Diretto verso Bangkok da Hanoi per parlare ad una conferenza della Sars, il 18 marzo, iniziò a sentirsi febbricitante e capì subito di essersi ammalato. Dall’ospedale di Bangkok chiamò sua moglie Giuliana e le chiese di riportare i tre figli Tommaso, Luca e Maddalena a Castelplanio. Non riuscì neppure a salutarli per evitare il contagio. «L’ultima volta che ho sentito mio padre è stato al telefono, poi lo hanno intubato e non ho più potuto parlare con lui» ricorda Tommaso. Morì dopo 19 giorni di isolamento. Grazie alla prontezza di colui che l’allora Presidente Ciampi definì “eroe della Repubblica italiana” e a cui è intitolato l’Ospedale di Jesi, si è potuto scongiurare il diffondersi dell’epidemia. «Quando è scoppiato il focolaio di Wuhan, il collegamento è stato inevitabile. Oggi più che mai, vorrei che il sacrificio di mio padre sia servito e non fosse dimenticato. Difficile scordare quei momenti, un’onda ci travolse. Sono stato fortunato a vivere accanto a lui, mi ha dato la possibilità di conoscere paesi come il Vietnam e la Cambogia dove oggi tutta la mia famiglia conserva ancora grandi amicizie. Era un uomo intenso e coinvolgente: quando ci raccontava le sue storie ci rapiva. Se lavoro nell’ambito umanitario è proprio grazie al percorso fatto con papà. Spero che l’epidemia di Coronavirus cessi al più presto ma c’è bisogno del contributo e la cooperazione di ogni singola persona in tutto il mondo» conclude Tommaso Urbani.

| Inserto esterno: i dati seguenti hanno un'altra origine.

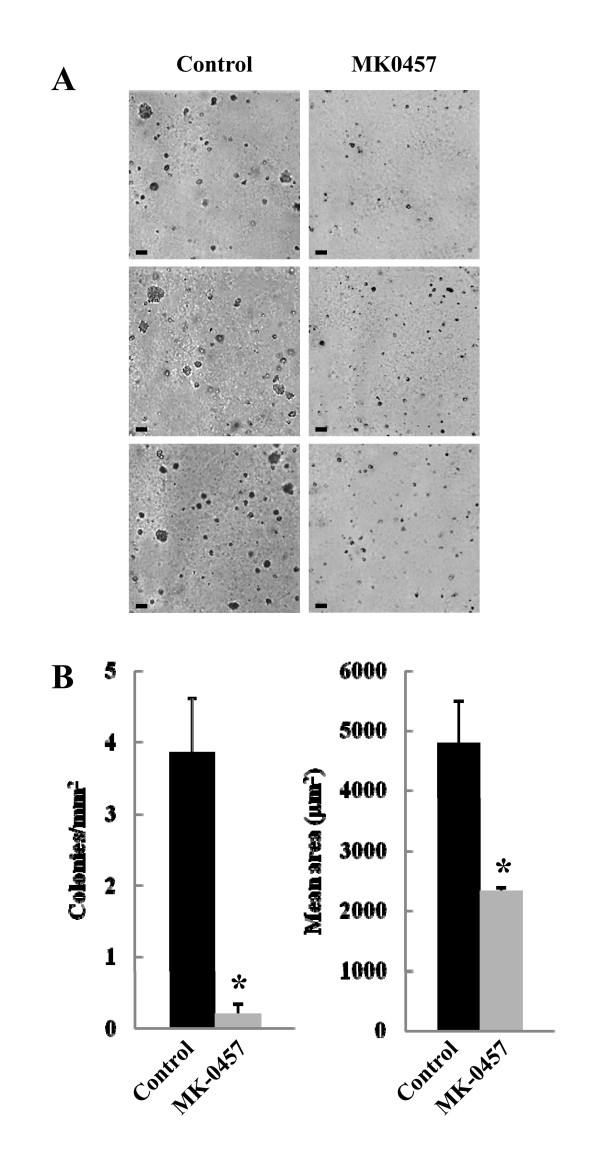
Effects of the MK-0457 on TT cell colony formation in soft agar. (A) TT cells were plated in soft agar onto 3.5 cm Petri dishes in the absence or in the presence of MK-0457 (200 nM). Treated and non-treated plates were photographed after three weeks of incubation. The colony size was determined using the MetaVue software and those larger than 50 μm in diameter were scored. Photographs reported in the figure are representative of one out of three similar experiments each performed in triplicate. Scale bar, 100 μm. (B) Effects of MK-0457 on the number and size of TT colonies in soft agar. Data reported represent the mean ± SEM of three independent experiments. *p < 0.001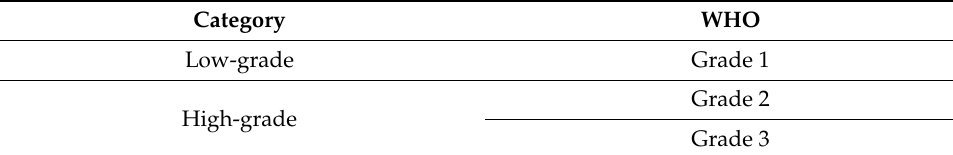
Table 2. Histopathological grading systems for bone tumors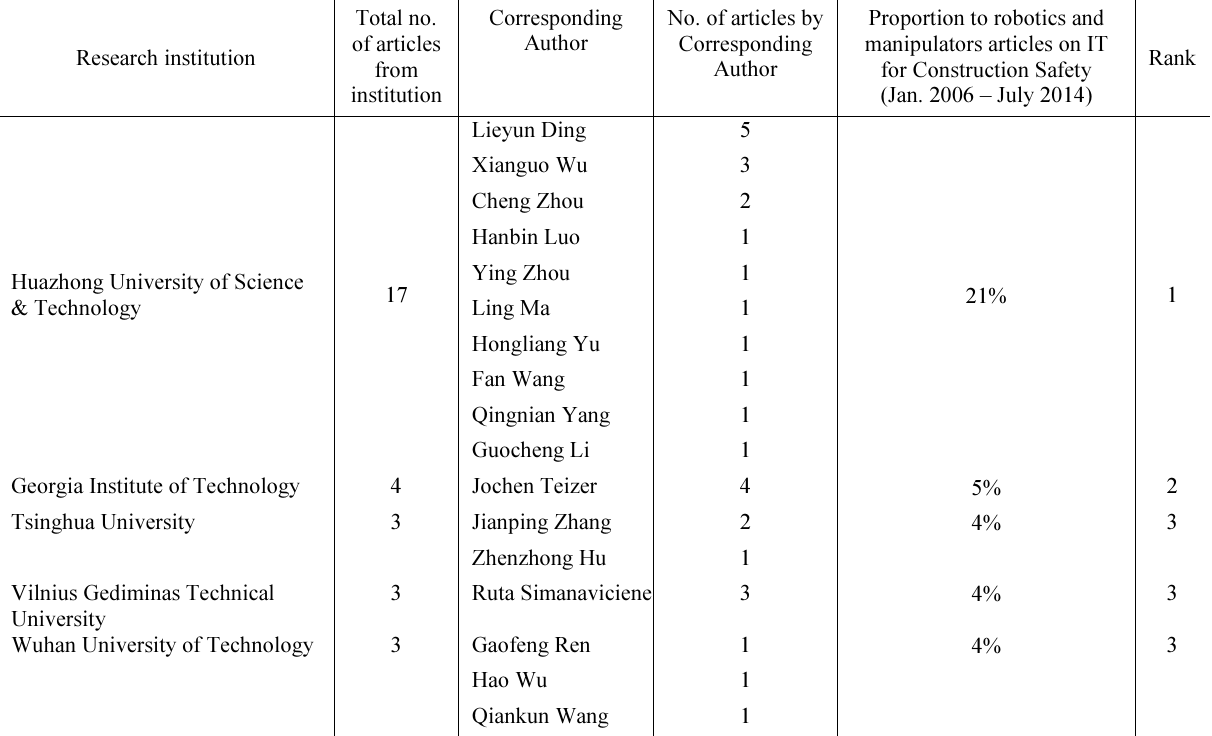
Table 7. Research institutions and corresponding authors on information analysis and reporting systems for construction safety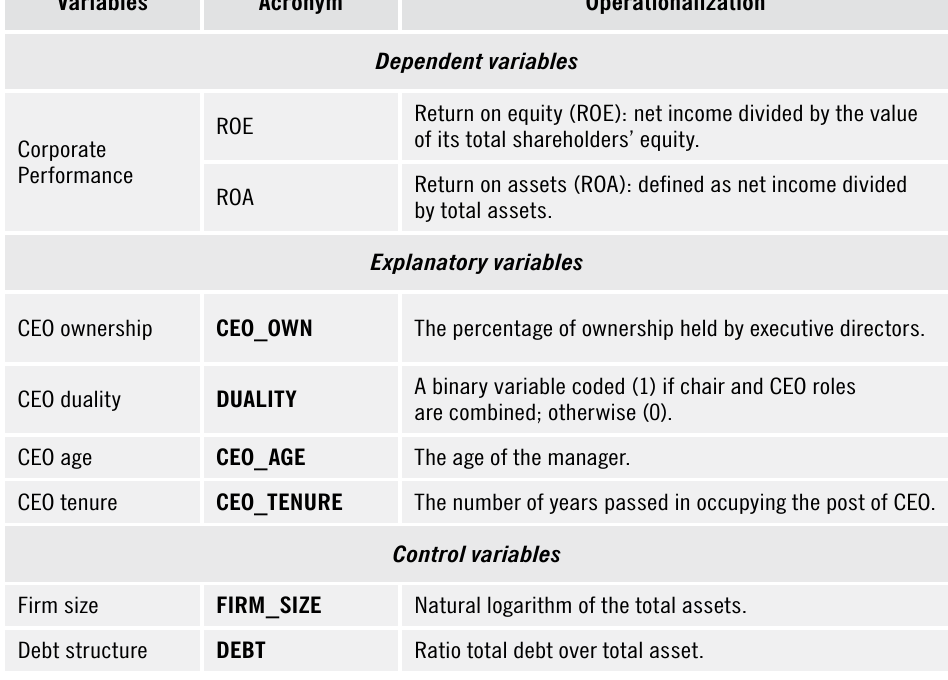
Table 3. Summary presentation of the variables of the study Variables Acronym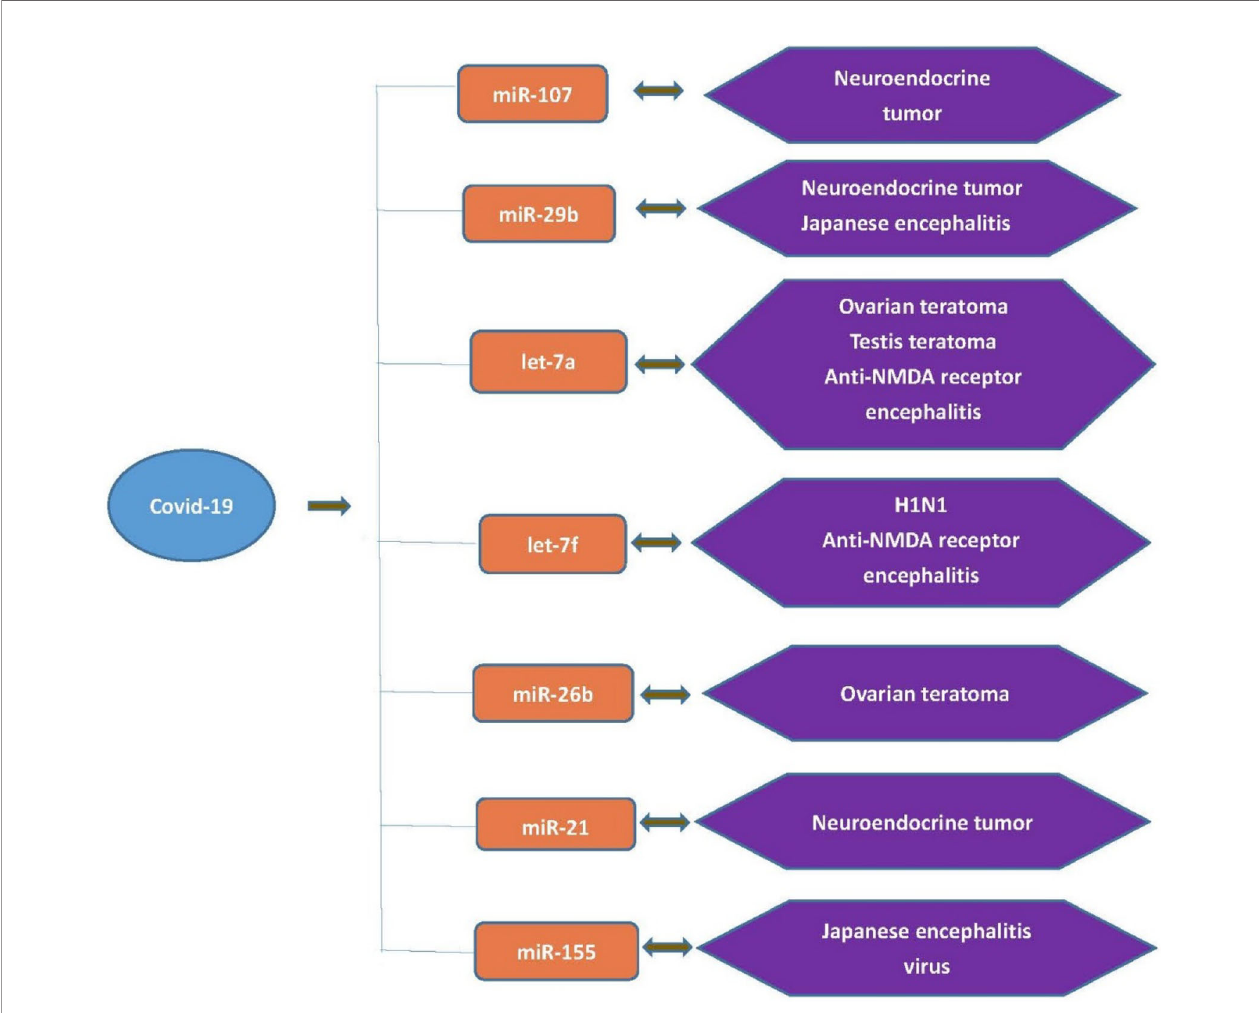
FIGURE 1 | Seven common miRNA biomarkers for COVID-19, anti-NMDA receptor encephalitis, tumors or vaccines related to anti-NMDA receptor encephalitis.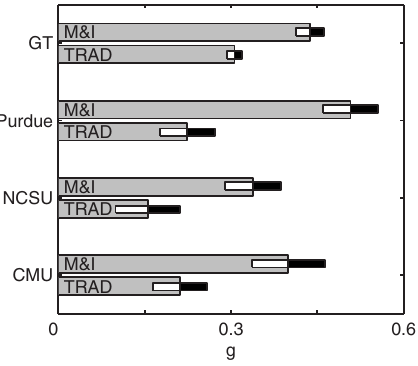
FIG. 3. Gain in student understanding of E&M at four academic institutions—the increase in student understanding resulting from a one-semester traditional (cid:1) TRAD (cid:2) or M&I course is measured using the average normalized gain g . The numbers of students tested for each curriculum at each institution: GT M&I: N =297; GT Trad.: N =887; Purdue M&I: N =76; Purdue Trad.: N =79; NCSU M&I: N =79; NCSU Trad.: N =48; CMU M&I: N =73; and CMU Trad.: N =116. The error bounds represent the 95% confidence intervals on the estimate of the normalized gain. The estimates of g require the average BEMA scores for incoming students I ; for the NCSU and CMU results, I was computed differently than for the GT and Pur- due results (cid:1) see Secs. II, V, and VI for details (cid:2)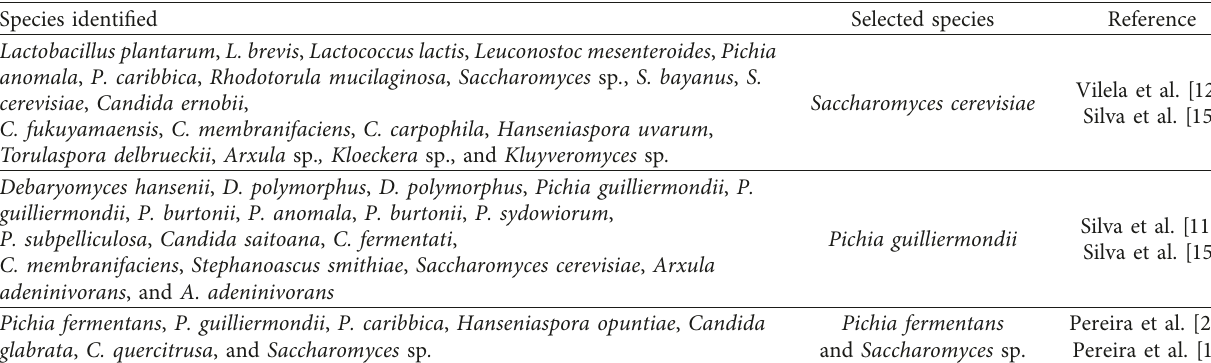
Table 4: Microbial ecology of yeasts and bacteria of coffee fermentation from which starter culture selected. Species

L’Associazione Italiana Carlo Urbani, ha attivato una raccolta fondi per l’emergenza Covi-19, il cui ricavato sarà destinato all’acquisto di materiale sanitario per l’ospedale Carlo Urbani di Jesi. Un gesto per ricordare il contributo del dottor Urbani nella lotta contro la Sars che può tradursi oggi, nell’aiuto ai pazienti e nel sostegno al personale sanitario impegnato in prima linea in questa difficile emergenza.